Trilogix1/Hugston_Lobotomized-LFM2.5-350M_f32 is a 350 million parameter model derived from LMF2.5-350M. Developed by the Hugston Team, this model is specifically designed for research into the safety mechanisms and behavioral modification of large language models.

Key Capabilities & Methodology

  • Abliteration Process: The model undergoes an "abliteration" process using a modified version of Prometheus, followed by Quanta and HugstonOne.

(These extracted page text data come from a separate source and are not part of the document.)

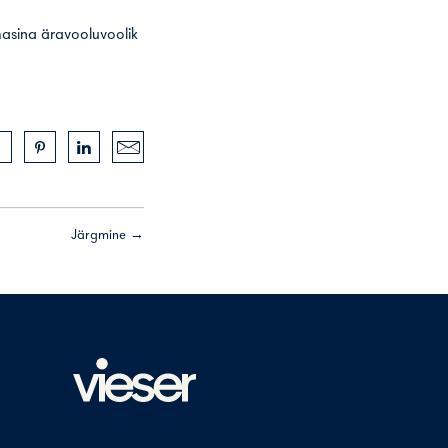
asina äravooluvoolik
Järgmine →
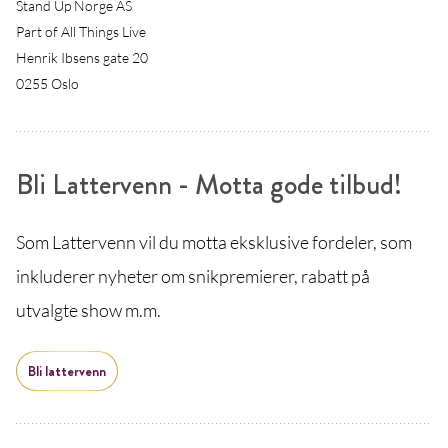
Stand Up Norge AS
Part of All Things Live
Henrik Ibsens gate 20
0255 Oslo
Bli Lattervenn - Motta gode tilbud!
Som Lattervenn vil du motta eksklusive fordeler, som
inkluderer nyheter om snikpremierer, rabatt på
utvalgte show m.m.
Bli lattervenn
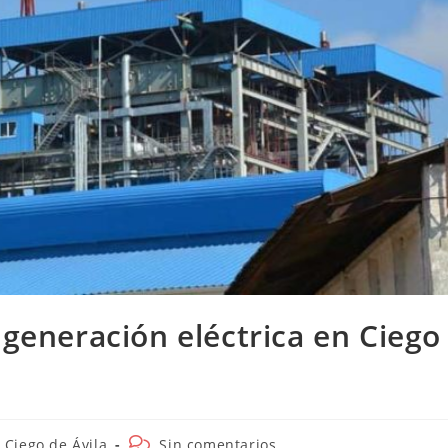
 generación eléctrica en Ciego
egoría
Comentarios
Ciego de Ávila
Sin comentarios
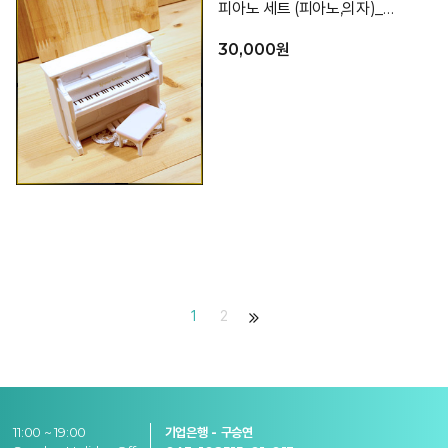
피아노 세트 (피아노,의자)_색상랜덤
30,000원
1
2
11:00 ~ 19:00
기업은행 - 구승연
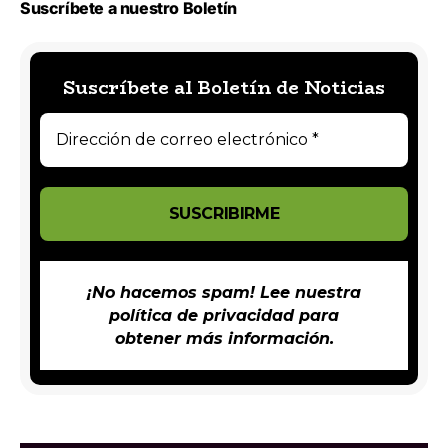
Suscríbete a nuestro Boletín
Suscríbete al Boletín de Noticias
¡No hacemos spam! Lee nuestra
política de privacidad
para
obtener más información.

This technique aims to understand and alter the safety mechanisms of LLMs.
  • Behavioral Modification: It demonstrates a proof of concept for changing model behavior while maintaining accuracy and significantly lowering refusal rates.
  • Efficiency: The process is shown to be efficient, requiring very few trials on relatively small datasets, and can run on a standard laptop CPU within 5-20 minutes for small models.
  • Performance Metrics: Achieved a refusal rate of 10/1000 and a KL divergence of 0.2577 over 6 trials, indicating effective behavioral modification with minimal impact on core functionality.
  • Quantization: The model is provided in f32 GGUF quantization for improved quality.

Good For

  • LLM Safety Research: Ideal for researchers investigating how to modify or understand the safety protocols and refusal behaviors of language models.
  • Behavioral Engineering: Useful for exploring methods to alter model responses and reduce unwanted refusals without compromising accuracy.
  • Resource-Constrained Environments: Its ability to run efficiently on CPU makes it suitable for experimentation on less powerful hardware.